These include azimilide (Stedicor, Procter & Gamble), dronaderone (Sanofi-Synthelabo), piboserod (GlaxoSmithKline), and others not yet as far along in their development.As (and if) they become available, the details of their clinical trials and the clinical trial databases should allow them to fit effectively into the recommended algorithms.

More problematic has been the issue of whether to pursue sinus rhythm goals in AF patients whose QOL is acceptable after attainment of ventricular rate control and who are appropriately anticoagulated.Will NSR in itself extend their life expectancy? Teleologically, we might believe that NSR, the native rhythm of our birth, should be better for us than AF; but in AF patients, NSR usually comes only with the application of some therapy (drug or procedure) whose risks may or may not offset any potential benefit of sinus rhythm itself.To examine this issue, five trials have been conducted (seeTables 1 and 2).(10–17) Three were small pilot studies and two were larger trials. They included studies known as Strategies of Treatment of Atrial Fibrillation (STAF), Pharmacological Intervention in Atrial Fibrillation (PIAF),HOT CAFÉ (a Polish study published so far only in abstract form without definition of the acronym), Rate Control versus Electrical Cardioversion for Persistent Atrial Fibrillation (RACE), and Atrial Fibrillation Follow-up Investigation of Rhythm Management (AFFIRM). Each of these has been presented at a major scientific meeting; STAF and HOT CAFÉ have been published in abstract form; PIAF, RACE, and AFFIRM(18,19) have been published as full manuscripts.(10–17)
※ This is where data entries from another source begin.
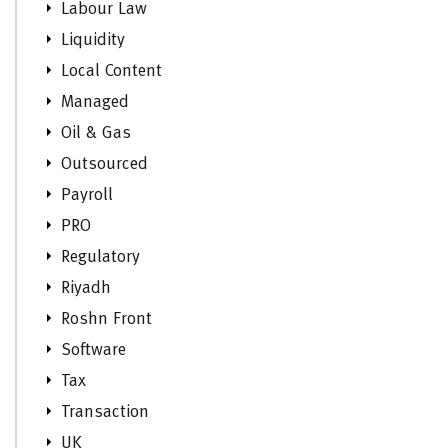
Labour Law
Liquidity
Local Content
Managed
Oil & Gas
Outsourced
Payroll
PRO
Regulatory
Riyadh
Roshn Front
Software
Tax
Transaction
UK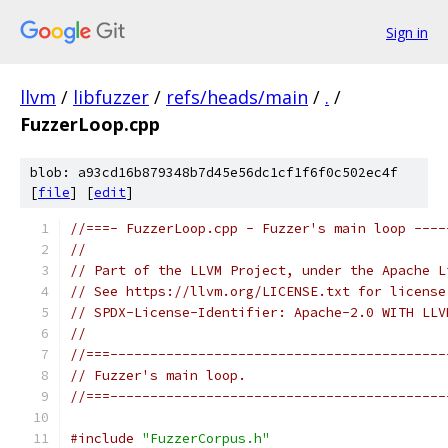
Sign in
llvm
/
libfuzzer
/
refs/heads/main
/
.
/
FuzzerLoop.cpp
blob: a93cd16b879348b7d45e56dc1cf1f6f0c502ec4f
[
file
] [
edit
]
//===- FuzzerLoop.cpp - Fuzzer's main loop ----
//
// Part of the LLVM Project, under the Apache L
// See https://llvm.org/LICENSE.txt for license
// SPDX-License-Identifier: Apache-2.0 WITH LLV
//
//===------------------------------------------
// Fuzzer's main loop.
//===------------------------------------------
#include
"FuzzerCorpus.h"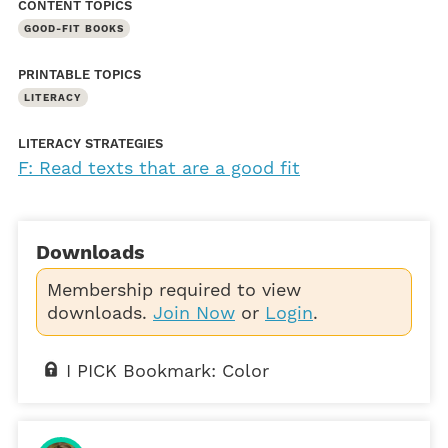
CONTENT TOPICS
GOOD-FIT BOOKS
PRINTABLE TOPICS
LITERACY
LITERACY STRATEGIES
F: Read texts that are a good fit
Downloads
Membership required to view
downloads.
Join Now
or
Login
.
I PICK Bookmark: Color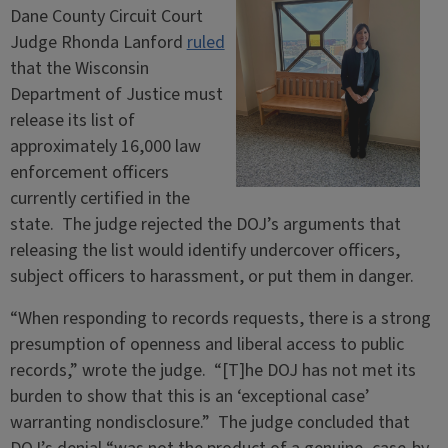
Dane County Circuit Court
Judge Rhonda Lanford
ruled
that the Wisconsin
Department of Justice must
release its list of
approximately 16,000 law
enforcement officers
currently certified in the
state. The judge rejected the DOJ’s arguments that
releasing the list would identify undercover officers,
subject officers to harassment, or put them in danger.
“When responding to records requests, there is a strong
presumption of openness and liberal access to public
records,” wrote the judge. “[T]he DOJ has not met its
burden to show that this is an ‘exceptional case’
warranting nondisclosure.” The judge concluded that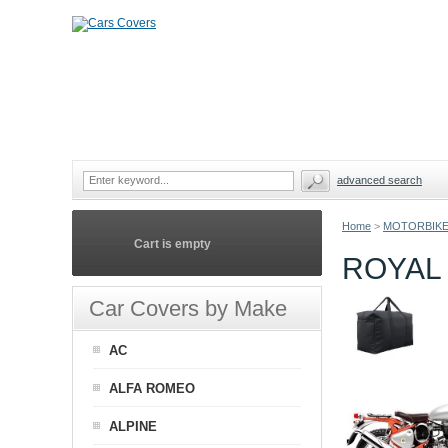
advanced search
Home
>
MOTORBIKE
Cart is empty
ROYAL
Car Covers by Make
AC
ALFA ROMEO
ALPINE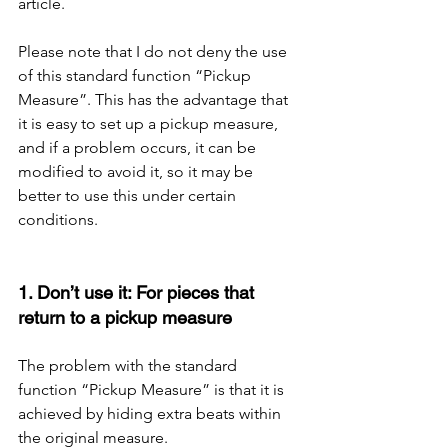
article.
Please note that I do not deny the use 
of this standard function “Pickup 
Measure”. This has the advantage that 
it is easy to set up a pickup measure, 
and if a problem occurs, it can be 
modified to avoid it, so it may be 
better to use this under certain 
conditions.
1. Don’t use it: For pieces that 
return to a pickup measure
The problem with the standard 
function “Pickup Measure” is that it is 
achieved by hiding extra beats within 
the original measure.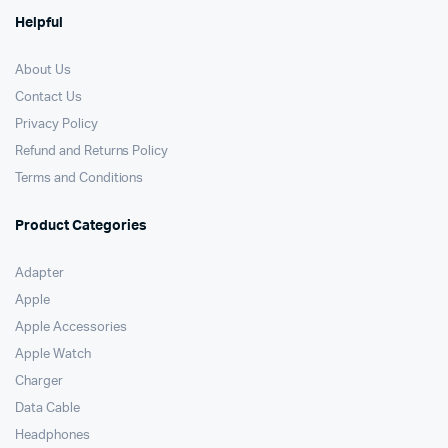
Helpful
About Us
Contact Us
Privacy Policy
Refund and Returns Policy
Terms and Conditions
Product Categories
Adapter
Apple
Apple Accessories
Apple Watch
Charger
Data Cable
Headphones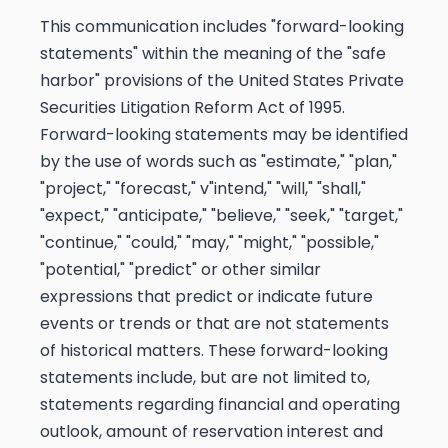
This communication includes "forward-looking
statements" within the meaning of the "safe
harbor" provisions of the United States Private
Securities Litigation Reform Act of 1995.
Forward-looking statements may be identified
by the use of words such as "estimate," "plan,"
"project," "forecast," v"intend," "will," "shall,"
"expect," "anticipate," "believe," "seek," "target,"
"continue," "could," "may," "might," "possible,"
"potential," "predict" or other similar
expressions that predict or indicate future
events or trends or that are not statements
of historical matters. These forward-looking
statements include, but are not limited to,
statements regarding financial and operating
outlook, amount of reservation interest and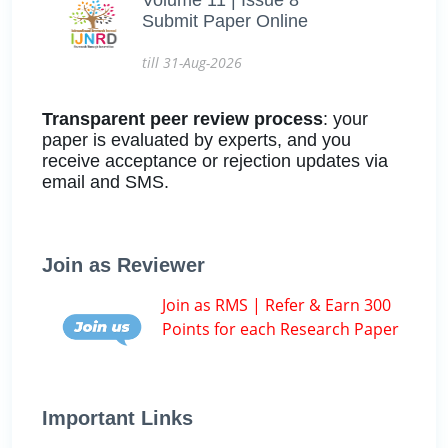
Submit Paper Online
till 31-Aug-2026
Transparent peer review process
: your
paper is evaluated by experts, and you
receive acceptance or rejection updates via
email and SMS.
Join as Reviewer
Join as RMS | Refer & Earn 300
Points for each Research Paper
Important Links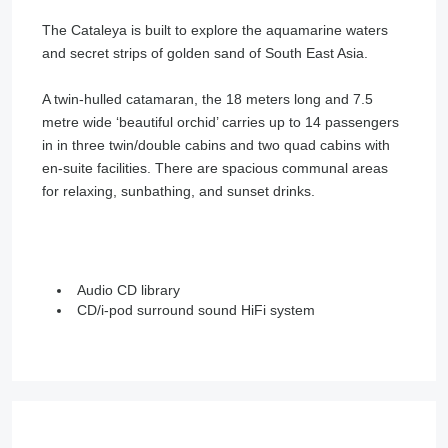
The Cataleya is built to explore the aquamarine waters
and secret strips of golden sand of South East Asia.
A twin-hulled catamaran, the 18 meters long and 7.5
metre wide ‘beautiful orchid’ carries up to 14 passengers
in in three twin/double cabins and two quad cabins with
en-suite facilities. There are spacious communal areas
for relaxing, sunbathing, and sunset drinks.
Audio CD library
CD/i-pod surround sound HiFi system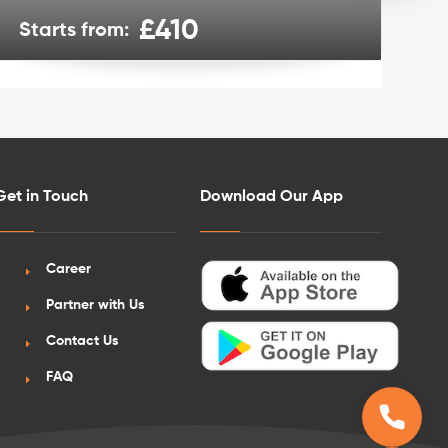
£410
Starts from:
St
Get in Touch
Download Our App
Career
Partner with Us
Contact Us
FAQ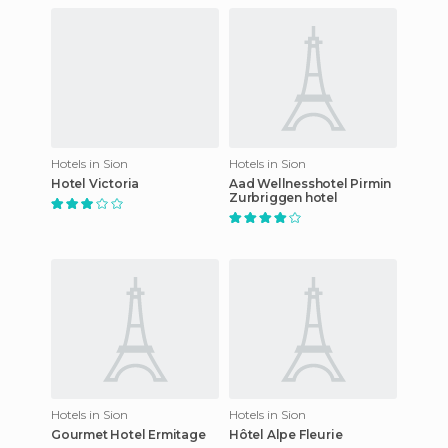
Hotels in Sion
Hotels in Sion
Hotel Victoria
Aad Wellnesshotel Pirmin
Zurbriggen hotel
Hotels in Sion
Hotels in Sion
Gourmet Hotel Ermitage
Hôtel Alpe Fleurie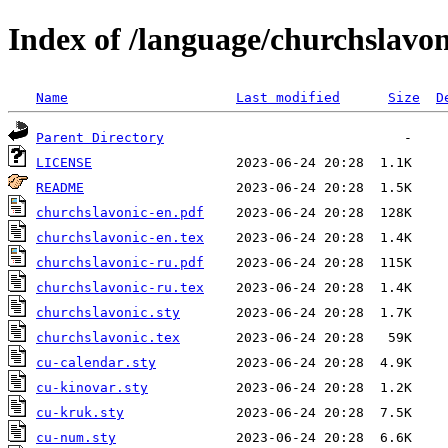
Index of /language/churchslavon
Name
Last modified
Size
D
Parent Directory
LICENSE
README
churchslavonic-en.pdf
churchslavonic-en.tex
churchslavonic-ru.pdf
churchslavonic-ru.tex
churchslavonic.sty
churchslavonic.tex
cu-calendar.sty
cu-kinovar.sty
cu-kruk.sty
cu-num.sty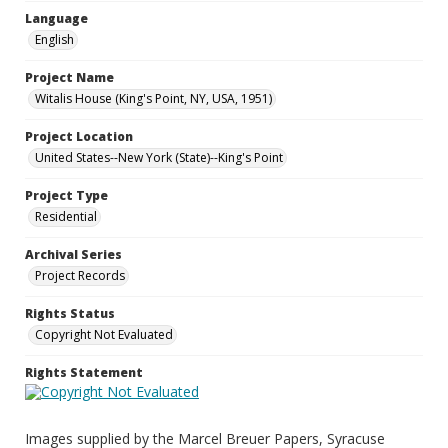
Language
English
Project Name
Witalis House (King's Point, NY, USA, 1951)
Project Location
United States--New York (State)--King's Point
Project Type
Residential
Archival Series
Project Records
Rights Status
Copyright Not Evaluated
Rights Statement
Images supplied by the Marcel Breuer Papers, Syracuse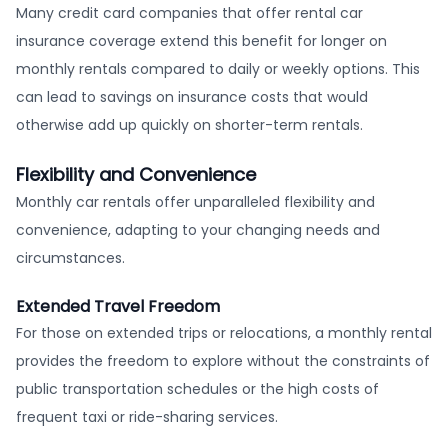
Many credit card companies that offer rental car
insurance coverage extend this benefit for longer on
monthly rentals compared to daily or weekly options. This
can lead to savings on insurance costs that would
otherwise add up quickly on shorter-term rentals.
Flexibility and Convenience
Monthly car rentals offer unparalleled flexibility and
convenience, adapting to your changing needs and
circumstances.
Extended Travel Freedom
For those on extended trips or relocations, a monthly rental
provides the freedom to explore without the constraints of
public transportation schedules or the high costs of
frequent taxi or ride-sharing services.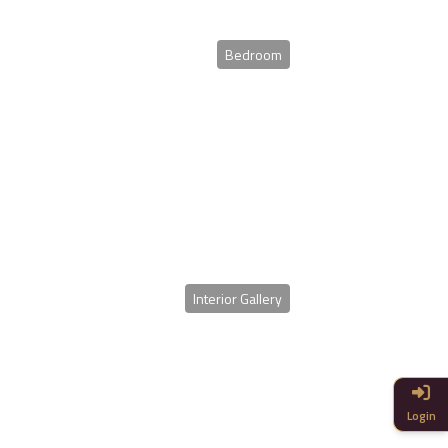
Bedroom
Interior Gallery
Login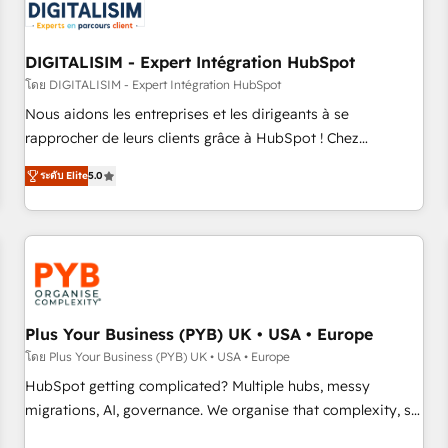
migrations and data cleanups • Custom APIs and third-party
integrations 📈 End-to-End Revenue Acceleration • Lifecycle
marketing and pipeline growth programs • Sales
DIGITALISIM - Expert Intégration HubSpot
enablement tools and CRM optimization • Retention
โดย DIGITALISIM - Expert Intégration HubSpot
strategies with customer journey mapping 🏅 Elite-Level
Nous aidons les entreprises et les dirigeants à se
HubSpot Execution • 750+ onboardings and 2,000+
rapprocher de leurs clients grâce à HubSpot ! Chez
implementations • Deep expertise across marketing, sales,
DIGITALISIM, nous avons l'intime conviction que la réussite
and service hubs • Built-in flexibility for startups to global
ระดับ Elite
5.0
des entreprises passe par l’innovation web, le marketing
brands
digital, et la relation client ! C'est pourquoi, nos experts sont
à la fois capables de gérer votre projet de création de site
internet, votre référencement, votre stratégie digitale et le
pilotage et l'intégration d'HubSpot ! Les grandes phases
d'un projet HubSpot avec DIGITALISIM : 🧽 Nettoyage,
migration et intégration des bases de données. 🚀
Plus Your Business (PYB) UK • USA • Europe
Développement des interfaces avec vos logiciels métiers ⚙️
โดย Plus Your Business (PYB) UK • USA • Europe
Configuration de la plateforme HubSpot 📈 Configuration
HubSpot getting complicated? Multiple hubs, messy
de rapports et tableaux de bord 🤝 Book Process &
migrations, AI, governance. We organise that complexity, so
Guidelines utilisateurs 🎓 Formations des utilisateurs
your team can put HubSpot to work... Welcome to our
Table 1: Recent Clinical Trials for AF Comparing Rate Control Versus Rhythm Control Strategies

Table 2: Adverse Outcomes of Recent AF Trials

KEY FOR TABLE 1 AND TABLE 2
AF: atrial fibrillation
AFFIRM: Atrial Fibrillation Follow-up Investigation of Rhythm Management
PIAF: Pharmacological Intervention in Atrial Fibrillation
RACE: Rate Control versus Electrical Cardioversion for Persistent Atrial Fibrillation
STAF: Strategies of Treatment of Atrial Fibrillation

STAF compared outcomes in two randomly assigned groups of 100 patients, one group assigned to a strategy of rate control and one assigned to a strategy of rhythm control (cardioverted and then maintained on an AAD). There was no difference in the primary end point events (composite of total mortality, stroke, emboli, and cardiopulmonary resuscitation) or in secondary endpoints (LA and LV size by echocardiography, syncope, hospital admissions, QOL scores, and heart failure) except for more hospitalizations in the rhythm control arm. Of note, however, only 23% of the patients assigned to the rhythm control arm maintained sinus rhythm at three years (despite up to four AAD trials), and most events in this arm of the trial occurred while the patients were in AF.

PIAF compared outcome in 252 patients randomized to a rate control strategy (with diltiazem being the first agent tried) versus rhythm control (using amiodarone as the first agent tried) with a followup of one year.There was no difference in adequate symptom reduction, QOL scores, or mortality between the two arms, whereas amiodarone provided a longer six-minutewalk test but also led to more hospitalizations and a higher rate of adverse effects requiring discontinuation of therapy.

HOT CAFÉ compared outcome in 205 patients randomized to a rate-control strategy versus a rhythm control strategy (cardioverted, then sequentially tried on disopyramide, propafenone, sotalol, and amiodarone as needed). After one year, 75% of the patients in the rhythm control arm were in sinus rhythm.However, the rhythm control arm had more hospitalizations and more strokes, while New York Heart Association (NYHA) heart failure class improved in both groups. There was no difference in mortality.